**What needs to be done:** Go over the lines below, and when one contains the word "KiCad", copy it.

**Dataset records:**
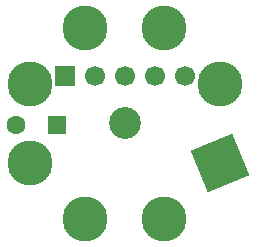
<source format=gbr>
%TF.GenerationSoftware,KiCad,Pcbnew,9.0.4-9.0.4-0~ubuntu24.04.1*%
%TF.CreationDate,2025-08-21T12:52:44+02:00*%
%TF.ProjectId,octal_base,6f637461-6c5f-4626-9173-652e6b696361,1*%
%TF.SameCoordinates,Original*%
%TF.FileFunction,Soldermask,Bot*%
%TF.FilePolarity,Negative*%
%FSLAX46Y46*%
G04 Gerber Fmt 4.6, Leading zero omitted, Abs format (unit mm)*
G04 Created by KiCad (PCBNEW 9.0.4-9.0.4-0~ubuntu24.04.1) date 2025-08-21 12:52:44*
%MOMM*%
%LPD*%
G01*
G04 APERTURE LIST*
G04 Aperture macros list*
%AMRotRect*
0 Rectangle, with rotation*
0 The origin of the aperture is its center*
0 $1 length*
0 $2 width*
0 $3 Rotation angle, in degrees counterclockwise*
0 Add horizontal line*
21,1,$1,$2,0,0,$3*%
G04 Aperture macros list end*
%ADD10R,1.700000X1.700000*%
%ADD11C,1.700000*%
%ADD12R,1.600000X1.600000*%
%ADD13C,1.600000*%
%ADD14RotRect,3.810000X3.810000X22.500000*%
%ADD15C,3.810000*%
%ADD16C,2.700000*%
G04 APERTURE END LIST*
D10*
%TO.C,J2*%
X85520001Y-72900001D03*
D11*
X88060001Y-72900001D03*
X90600001Y-72900001D03*
X93140001Y-72900001D03*
X95680001Y-72900001D03*
%TD*%
D12*
%TO.C,C1*%
X84852651Y-77000000D03*
D13*
X81352651Y-77000000D03*
%TD*%
D14*
%TO.C,J1*%
X98661493Y-80239180D03*
D15*
X98660848Y-73561087D03*
X93939179Y-68838507D03*
X87261087Y-68839151D03*
X82538506Y-73560820D03*
X82539151Y-80238913D03*
X87260820Y-84961494D03*
X93938912Y-84960849D03*
%TD*%
D16*
%TO.C,H1*%
X90600000Y-76900000D03*
%TD*%
M02*

</source>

**Completed exercise:**
%TF.GenerationSoftware,KiCad,Pcbnew,9.0.4-9.0.4-0~ubuntu24.04.1*%
G04 Created by KiCad (PCBNEW 9.0.4-9.0.4-0~ubuntu24.04.1) date 2025-08-21 12:52:44*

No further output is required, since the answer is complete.